▸ **Teks Bacaan**
Membangun
Istana Kelembutan
-----------------------------------------------------------------------------------------------------------------------------------------------------------------
Al Ustadz Abulfaruq Ayip Syafruddin
Tahun delapanpuluhan, dunia pendidikan Indonesia
terhenyak kelabu. Seakan tiada habis tanya, mengapa peristiwa itu terjadi. Namun
begitulah. Suratan takdir telah menorehkan peristiwa lain. Seorang bocah yang
belum menginjak usia baligh terkapar. Tubuhnya lebam-lebam, sebagai pertanda
dirinya telah dianiaya. Bertubi siksaan, deraan dan pukulan mendarat di sekujur
tubuhnya. Dalam ketiadaan daya, dirinya cuma bisa merintih kesakitan. Lalu,
iapun meninggalkan alam fana ini. Apa salah bocah itu? Konon, katanya ia telah
mencuri. Atas tindakan bocah ini, orangtuanya pun kalap. Kemarahan membakar
hatinya. Maka terjadilah apa yang terjadi. Episode kelabu ini menjadi noktah
hitam dalam lembar riwayat dunia pendidikan di Tanah Air.

▸ **Kutipan Entri**
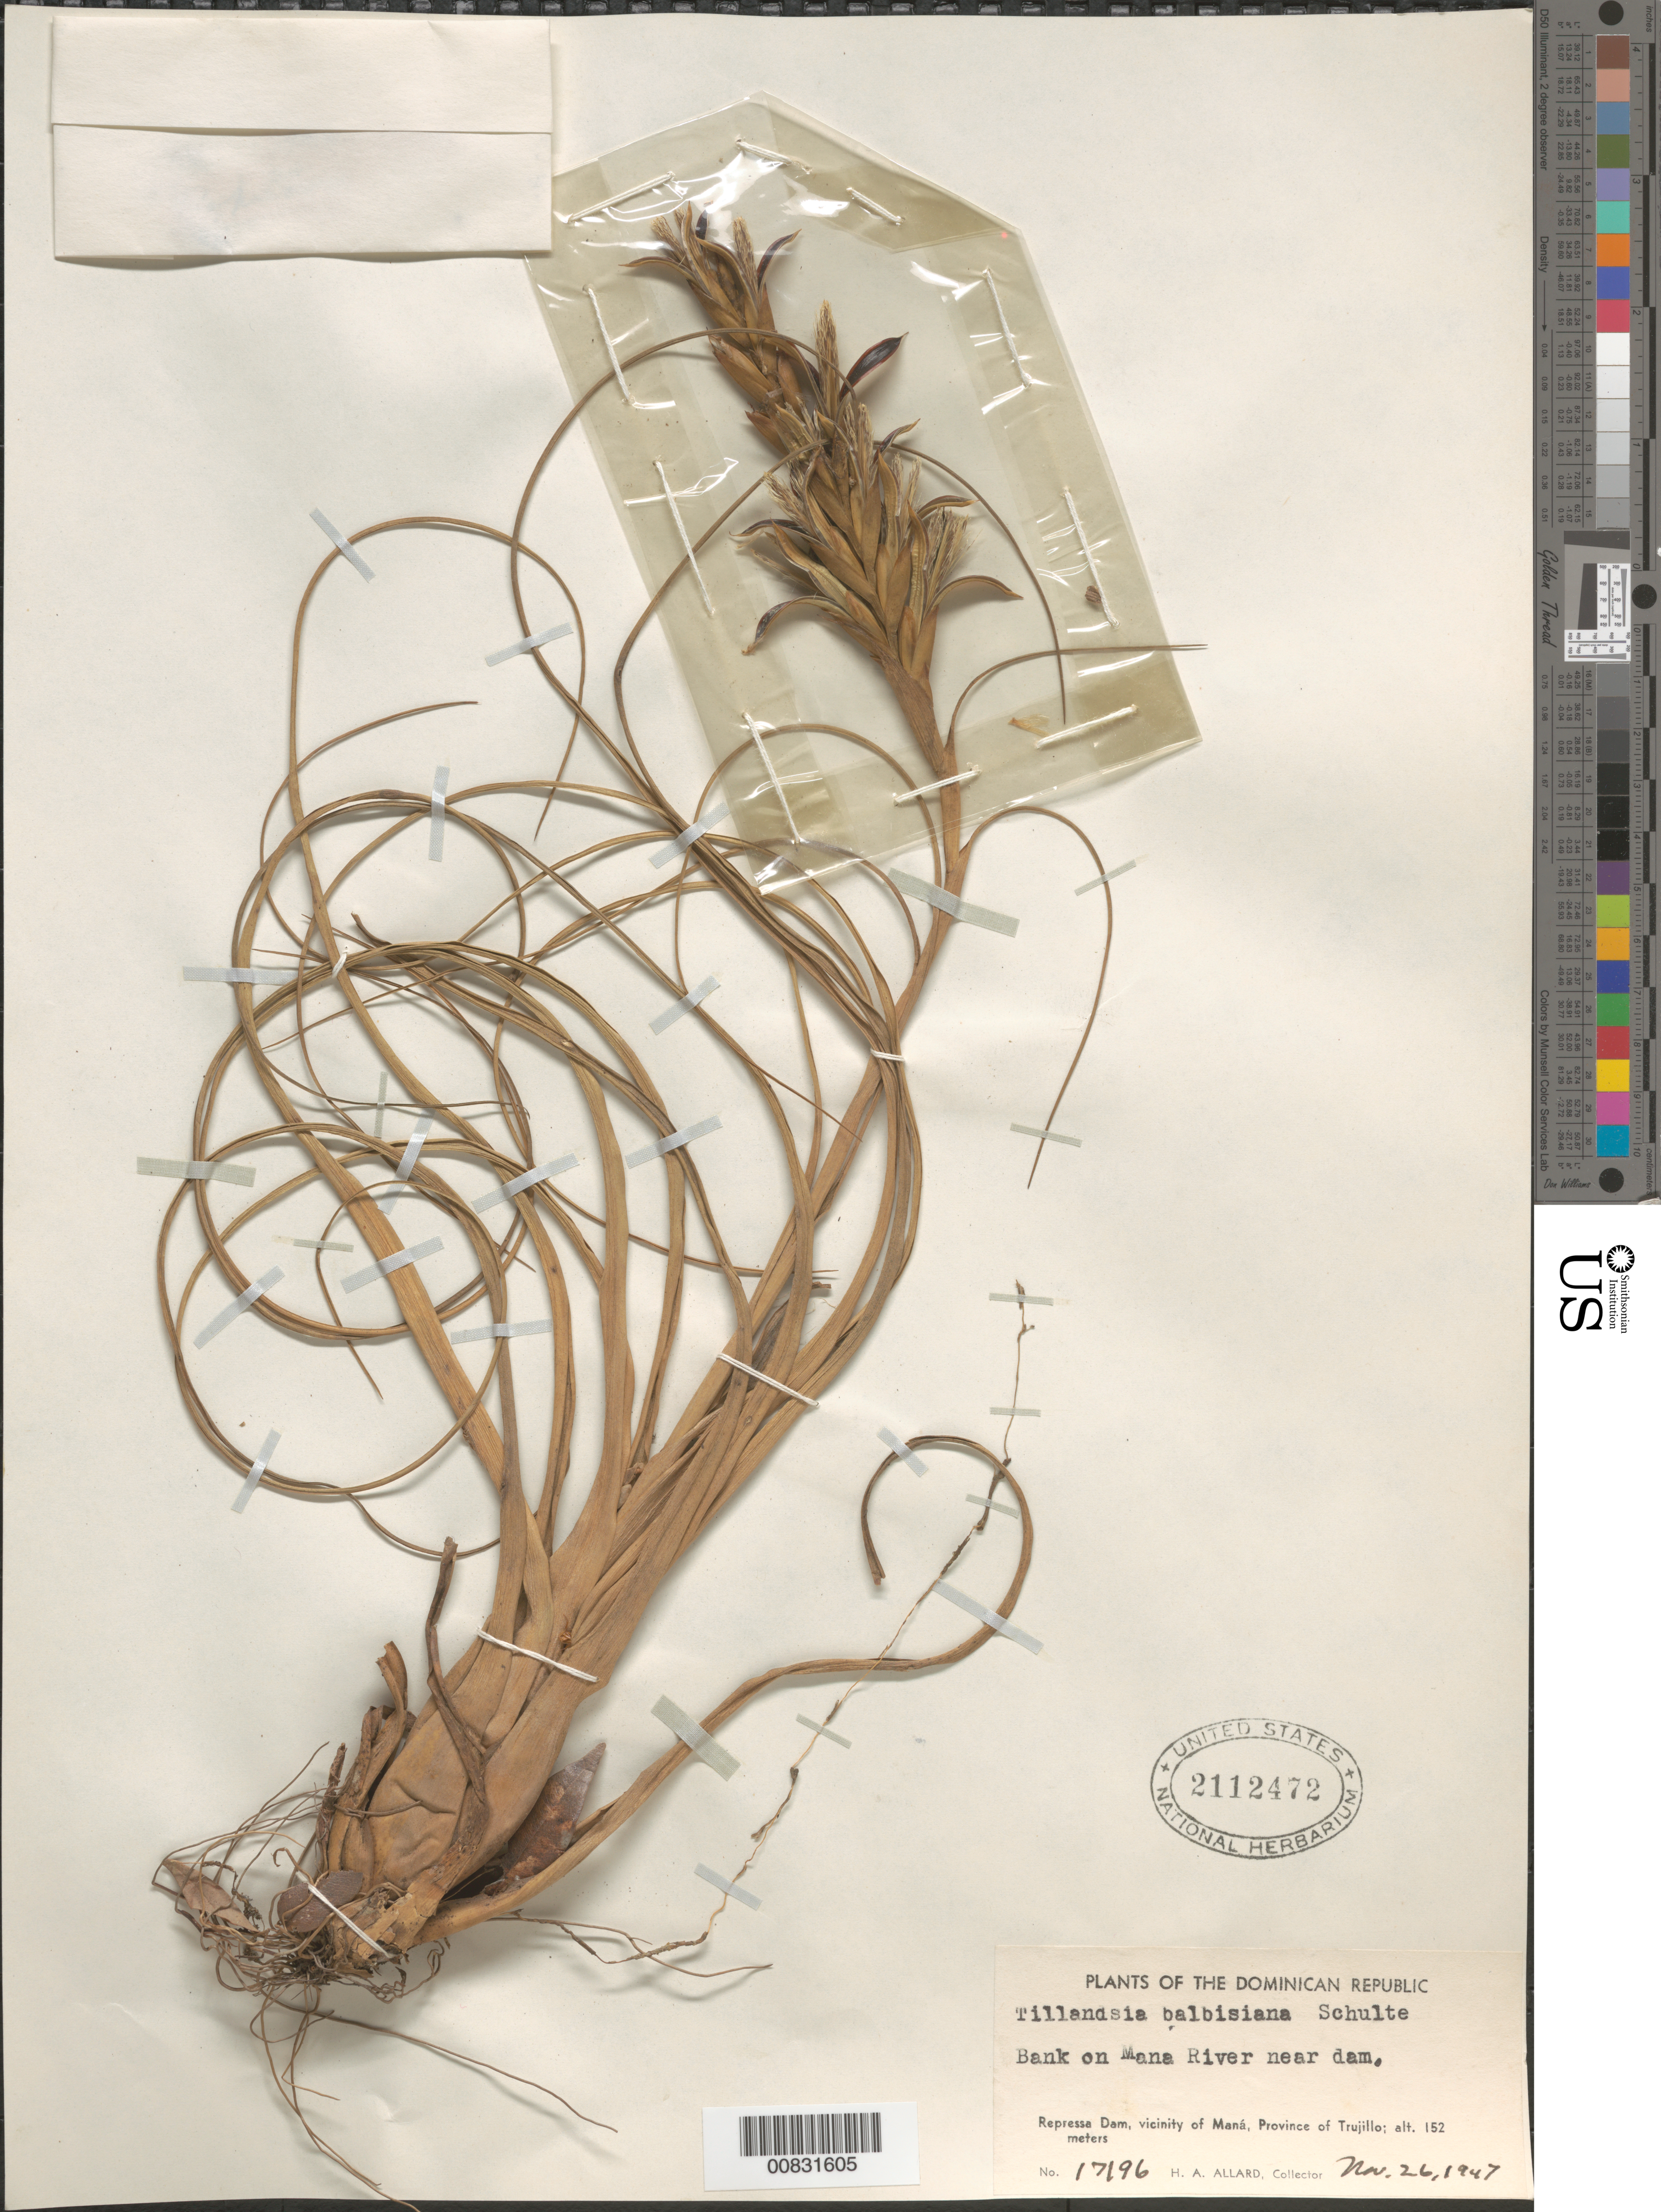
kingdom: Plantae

* * *

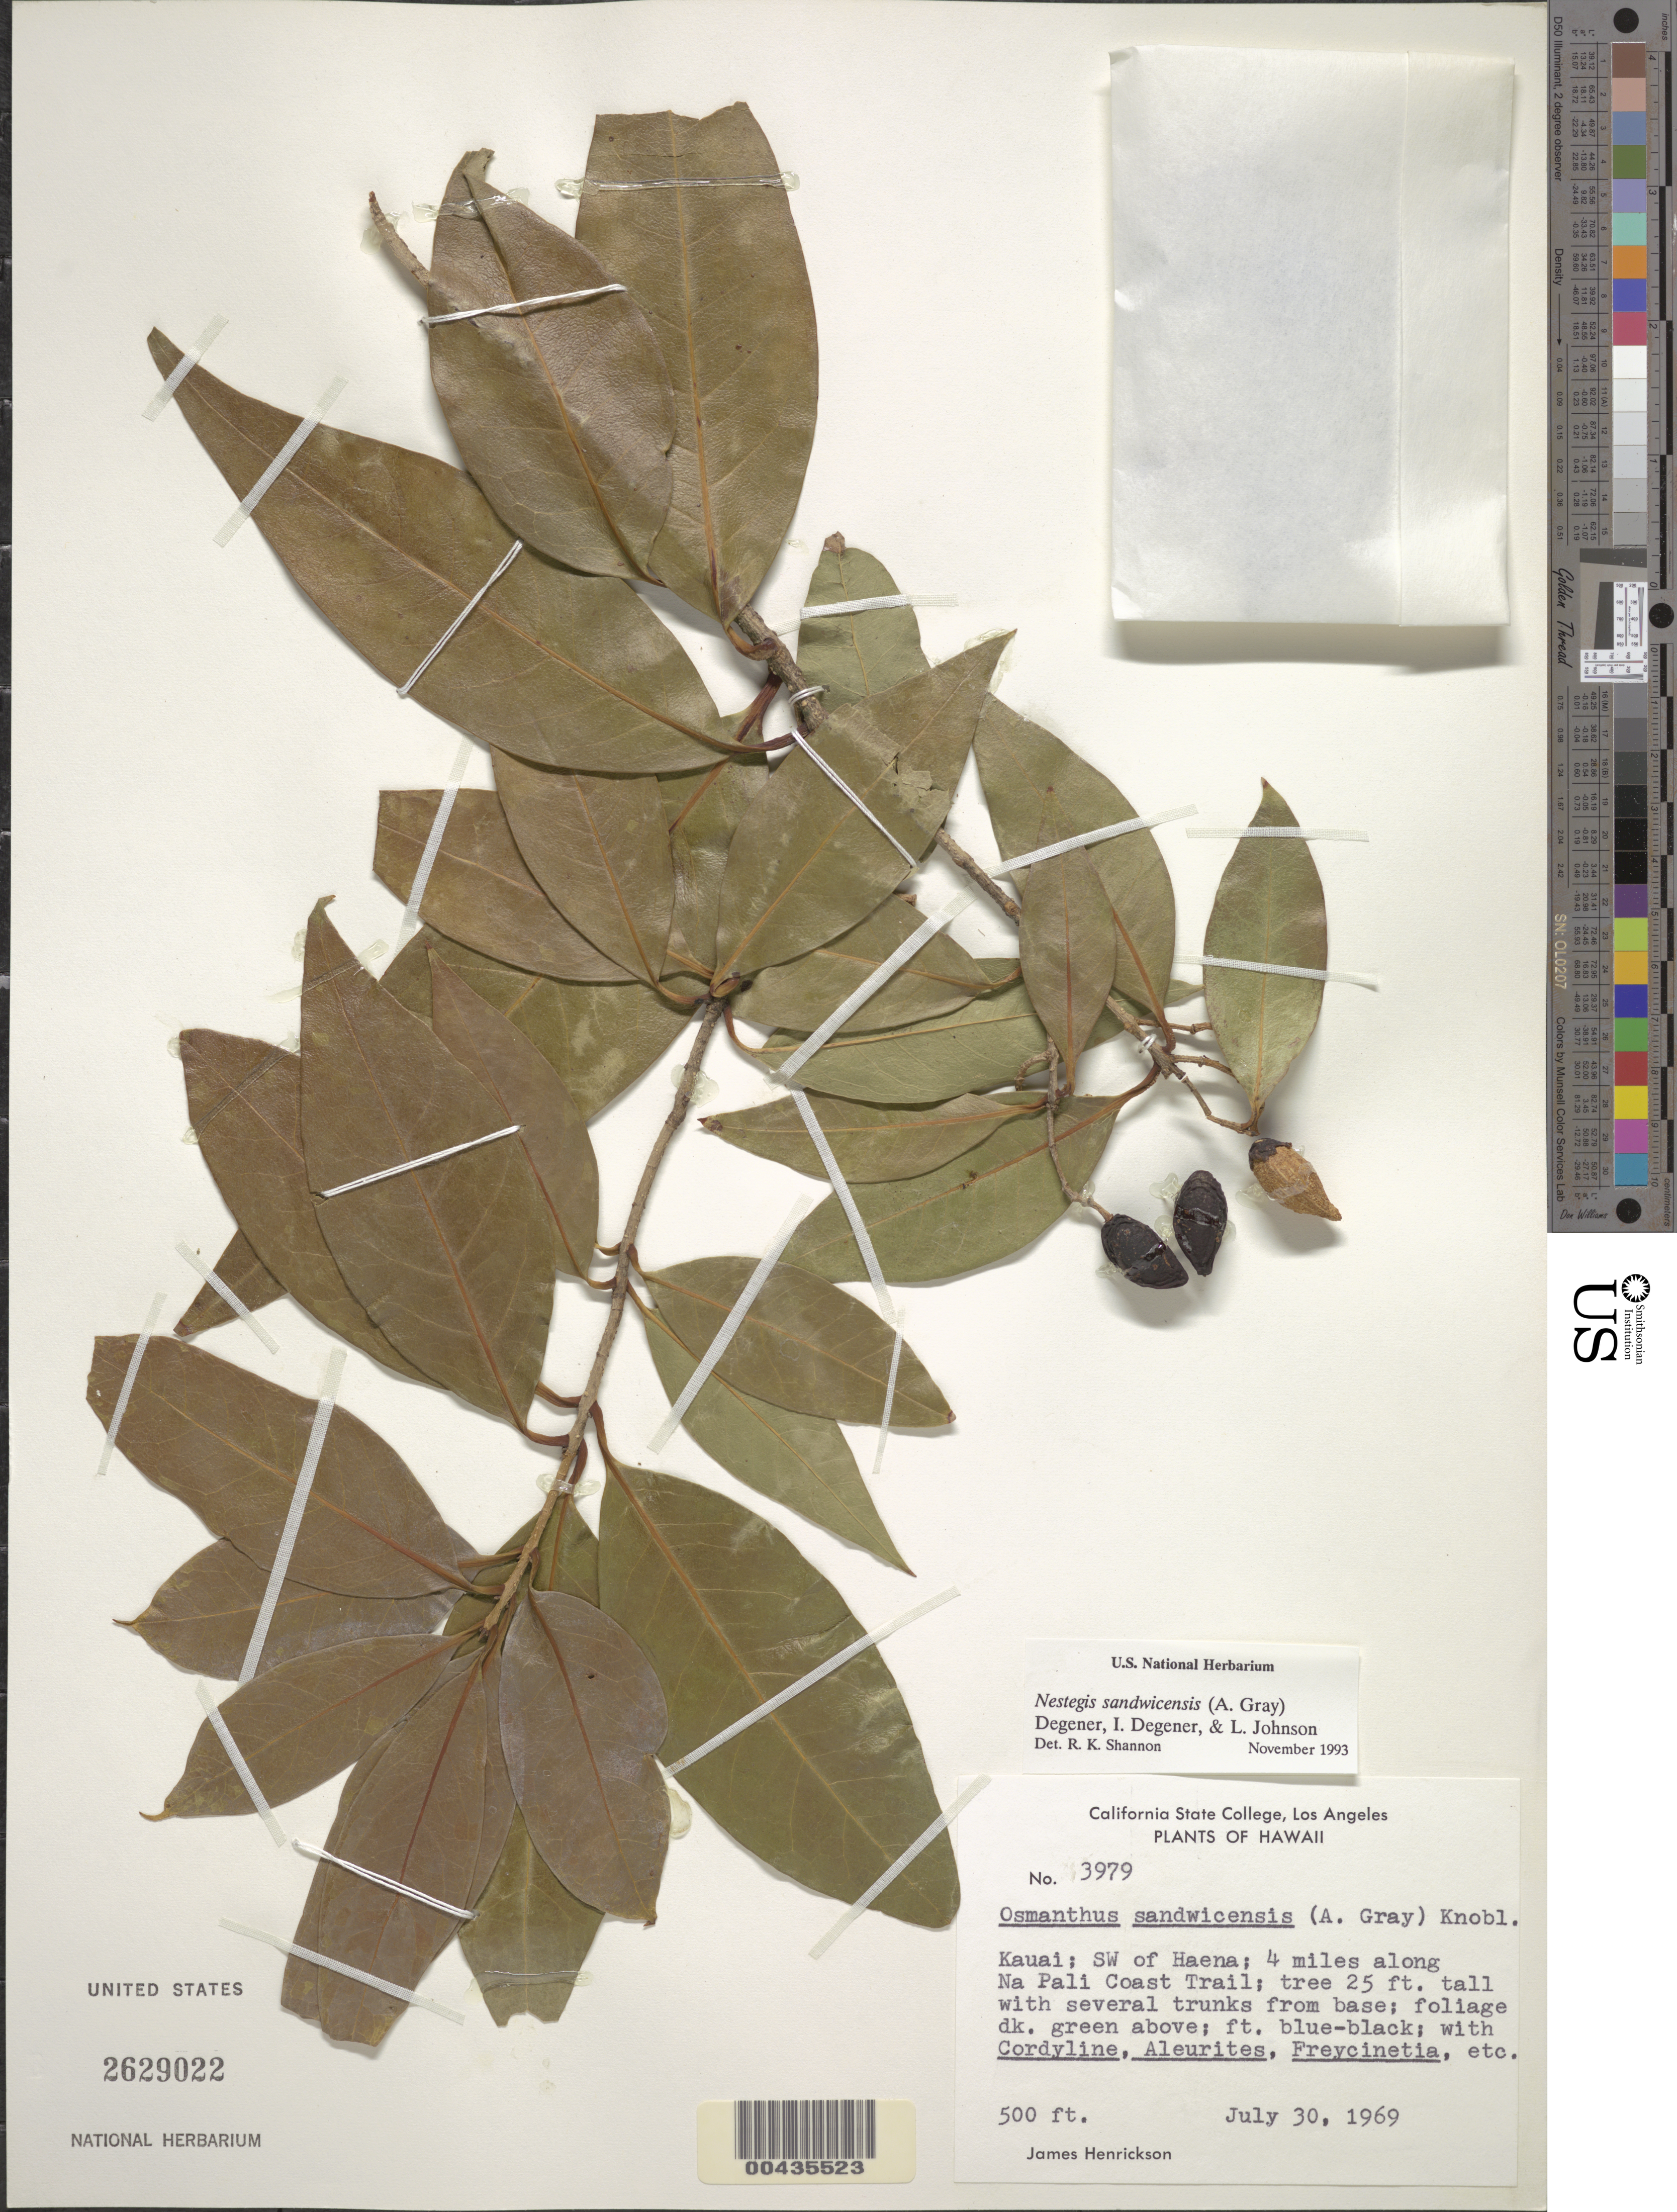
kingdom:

▸ **Daftar Tugas**
1. Buatlah ringkasan teks bacaan di atas dalam dua kalimat.
2. Jawablah pertanyaan berikut berdasarkan teks bacaan.
(a) Pada dekade berapa dunia pendidikan Indonesia terhenyak kelabu?
(b) Tindakan apa yang konon telah dilakukan oleh bocah itu?
(c) Apa yang terlihat pada tubuh bocah itu sebagai pertanda bahwa ia telah dianiaya?
3. Teruskan tulisan tentang peristiwa penganiayaan bocah dalam dunia pendidikan itu, dimulai setelah kalimat terakhirnya.

▸ **Jawaban**
1. Pada tahun delapan puluhan, dunia pendidikan Indonesia terhenyak oleh peristiwa seorang bocah yang belum baligh dianiaya hingga tubuhnya lebam-lebam lalu meninggal dunia, sedangkan bocah itu konon telah mencuri dan orang tuanya pun kalap karenanya. Peristiwa kelabu tersebut menjadi noktah hitam dalam riwayat dunia pendidikan di Tanah Air.

2.
(a) Tahun delapan puluhan.
(b) Mencuri.
(c) Tubuhnya lebam-lebam.

3.
Kekerasan terhadap anak, telah demikian banyak terjadi.
Bahkan, kekerasan yang terjadi tidak sedikit yang dilakukan secara tidak
terukur. Dorongan untuk melakukan kekerasan pada anak lebih dikarenakan situasi
emosional yang tidak stabil. Nafsu angkara menjadi mudah tersulut kala anak
bertindak salah. Struktur kejiwaan seperti ini, ibarat petasan, ia bersumbu
pendek. Sekali sulut, langsung meledak. Sekali anak melakukan perbuatan tak
berkenan, langsung amarahnya menggelegar. Marah telah menghilangkan kontrol
diri. Akibatnya, lisan tak terjaga, tindakan pun membabi buta. Kata Asy Syaikh
Muhammad bin Shalih Al ’Utsaimin Rahimahullahu, “Sungguh marah itu tidak
diragukan lagi telah memberi pengaruh pada manusia, sehingga dirinya berperilaku
(dengan) perilaku seperti orang gila.” (Syarhu Riyadhish Shalihin,
1/925)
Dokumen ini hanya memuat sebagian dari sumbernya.